Action item: Copy each of the rows below exactly as they appear, omitting the pictures.

Records for the task:
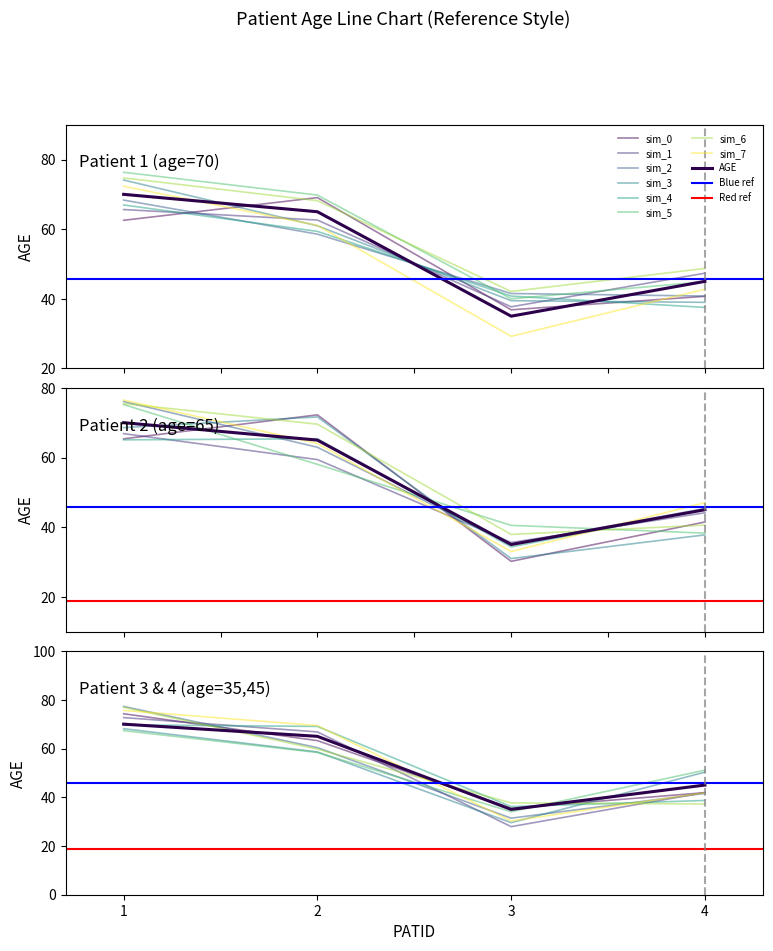

Approximately how many times larger is the value at 2 compared to 1?

0.9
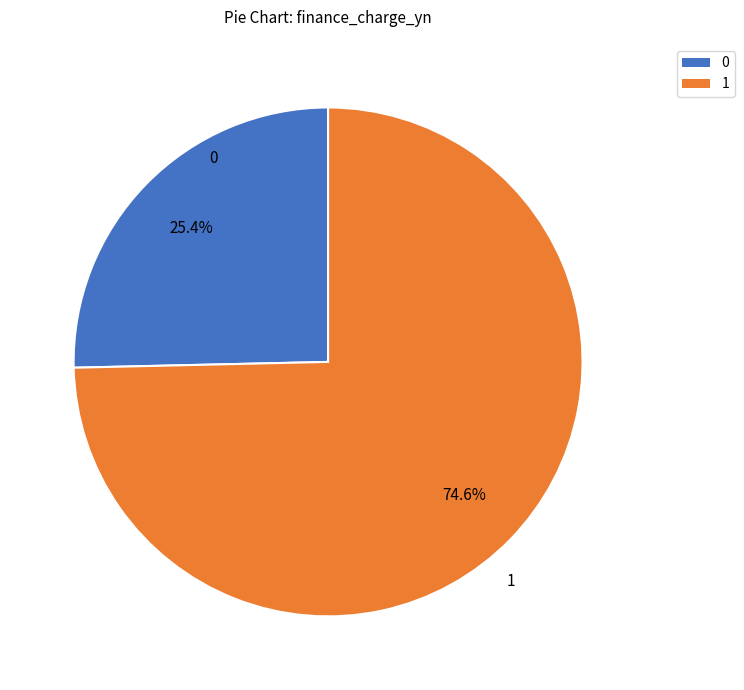

How much of the chart is everything except 1?

25.4%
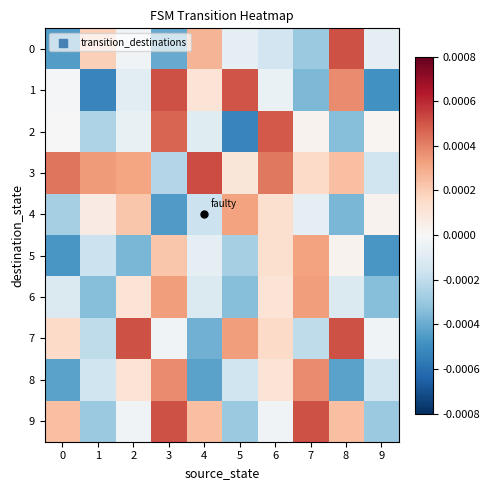

Between 3 and 5, which is larger?

5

Solution for this task:
Approximately how many times larger is the value at 2 compared to 1?

0.9

How much of the chart is everything except 1?

25.4%

Between 3 and 5, which is larger?

5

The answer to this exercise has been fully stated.